Italy heads for new elections as PM named
ROME - Italy is likely facing fresh elections in the autumn after President Sergio Mattarella gave economist Carlo Cottarelli the mandate to form a technocrat government following the collapse of a bid for power by populist parties.
"I have accepted the mandate of forming the government as President Mattarella asked. I am very honored and obviously I will make every effort," Cottarelli said after meeting the head of state.
Cottarelli said on Monday that should his caretaker government be approved by parliament it would stay in place until new elections by the start of next year.
"I will come to parliament with a program that, if I win the vote of confidence, will include a vote on the 2019 budget. Then parliament will be dissolved, with elections at the start of 2019," Cottarelli said.
If he fails to gain approval of parliament, he added, it would mean that new elections would be held "after August", which is the most likely outcome given that only the center-left Democratic party has announced it will vote in favor of the technocrat government.
Markets had largely welcomed Mattarella's decision to put an end to the proposed government of the anti-establishment 5-Star Movement and right-wing nationalist League, which had insisted on Paolo Savona as economy minister. Savona, a former industry minister, has questioned whether Italy should ditch the euro as its currency.
Financial markets had been nervous about the prospects of Savona as the chief of Italy's economy. Italian stocks have so far lost more than 8 percent of their value this month, while yields on bonds, a measure of investor jitters about a country's economic prospects, shot up.
Mattarella's veto on Sunday enraged both League leader Matteo Salvini and the 5-Stars' Luigi Di Maio, who threatened to start impeachment proceedings against him.
Mattarella, however, took pains to explain that he was fully in his constitutional right and duty to reject Savona as economy minister, saying he had repeatedly asked for a minister who wouldn't be perceived as entertaining Italy's exit from the euro.
"Sticking with the euro is a fundamentally important choice for our country and our young people," Mattarella said in a late-night statement at the Qurinale Palace. "If you want to discuss it, it should have been done openly and with a serious debate," which he noted hadn't been part of the electoral campaign.
Cottarelli, for his part, is an economist who assisted a former center-left government in slashing public spending.
A technical government will still be subject to votes of confidence in both houses of Parliament, and the 5-Stars and League made clear Cottarelli wouldn't have their support.
In an interview on Monday, Salvini said Mattarella "didn't give the center-right the chance to form a government because we didn't have the votes, and now Mr Cottarelli arrives without any votes? It seems a stretch," Salvini said.

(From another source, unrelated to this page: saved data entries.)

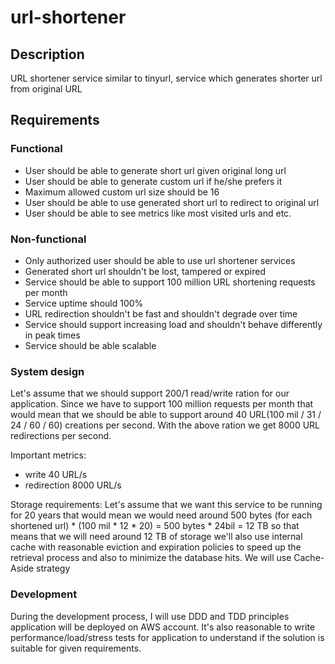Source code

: # url-shortener

## Description
URL shortener service similar to tinyurl, service which generates shorter url from original URL

## Requirements

### Functional

* User should be able to generate short url given original long url
* User should be able to generate custom url if he/she prefers it
* Maximum allowed custom url size should be 16
* User should be able to use generated short url to redirect to original url
* User should be able to see metrics like most visited urls and etc.

### Non-functional
* Only authorized user should be able to use url shortener services
* Generated short url shouldn't be lost, tampered or expired
* Service should be able to support 100 million URL shortening requests per month
* Service uptime should 100%
* URL redirection shouldn't be fast and shouldn't degrade over time
* Service should support increasing load and shouldn't behave differently in peak times
* Service should be able scalable

### System design
Let's assume that we should support 200/1 read/write ration for our application. Since we have to support 100 million requests
per month that would mean that we should be able to support around 40 URL(100 mil / 31 / 24 / 60 / 60) creations per second.
With the above ration we get 8000 URL redirections per second.

Important metrics:
* write 40 URL/s
* redirection 8000 URL/s

Storage requirements:
Let's assume that we want this service to be running for 20 years that would mean we would need around 
500 bytes (for each shortened url) * (100 mil * 12 * 20) = 500 bytes * 24bil = 12 TB so that means that we will need around
12 TB of storage we'll also use internal cache with reasonable eviction and expiration policies to speed up the retrieval process and also to
minimize the database hits. We will use Cache-Aside strategy

### Development
During the development process, I will use DDD and TDD principles application will be deployed on AWS account. It's also
reasonable to write performance/load/stress tests for application to understand if the solution is suitable for given requirements.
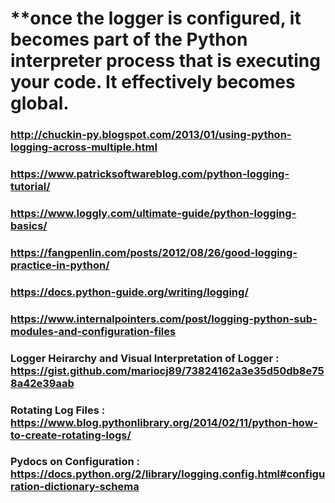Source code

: # **once the logger is configured, it becomes part of the Python interpreter process that is executing your code. It effectively becomes global. 
### http://chuckin-py.blogspot.com/2013/01/using-python-logging-across-multiple.html
### https://www.patricksoftwareblog.com/python-logging-tutorial/
### https://www.loggly.com/ultimate-guide/python-logging-basics/
### https://fangpenlin.com/posts/2012/08/26/good-logging-practice-in-python/
### https://docs.python-guide.org/writing/logging/
### https://www.internalpointers.com/post/logging-python-sub-modules-and-configuration-files
### Logger Heirarchy and Visual Interpretation of Logger  : https://gist.github.com/mariocj89/73824162a3e35d50db8e758a42e39aab
### Rotating Log Files : https://www.blog.pythonlibrary.org/2014/02/11/python-how-to-create-rotating-logs/
### Pydocs on Configuration : https://docs.python.org/2/library/logging.config.html#configuration-dictionary-schema
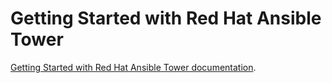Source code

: # Getting Started with Red Hat Ansible Tower

[Getting Started with Red Hat Ansible Tower documentation](http://people.redhat.com/grieger/summit2018_labs/getting_started_ansible_tower.html).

Salvini also warned ex-prime minister Silvio Berlusconi against voting for Cottarelli's government. In a statement late Sunday, the three-time premier took a much more measured tone about the collapse of the 5-Star-League experiment, refusing to criticize Mattarella.
Berlusconi had never endorsed the populist attempt at government, but hadn't impeded it either. He has as much to gain from a new election as the League, which has seen its popularity only rise in weeks after the March 4 election resulted in a hung parliament.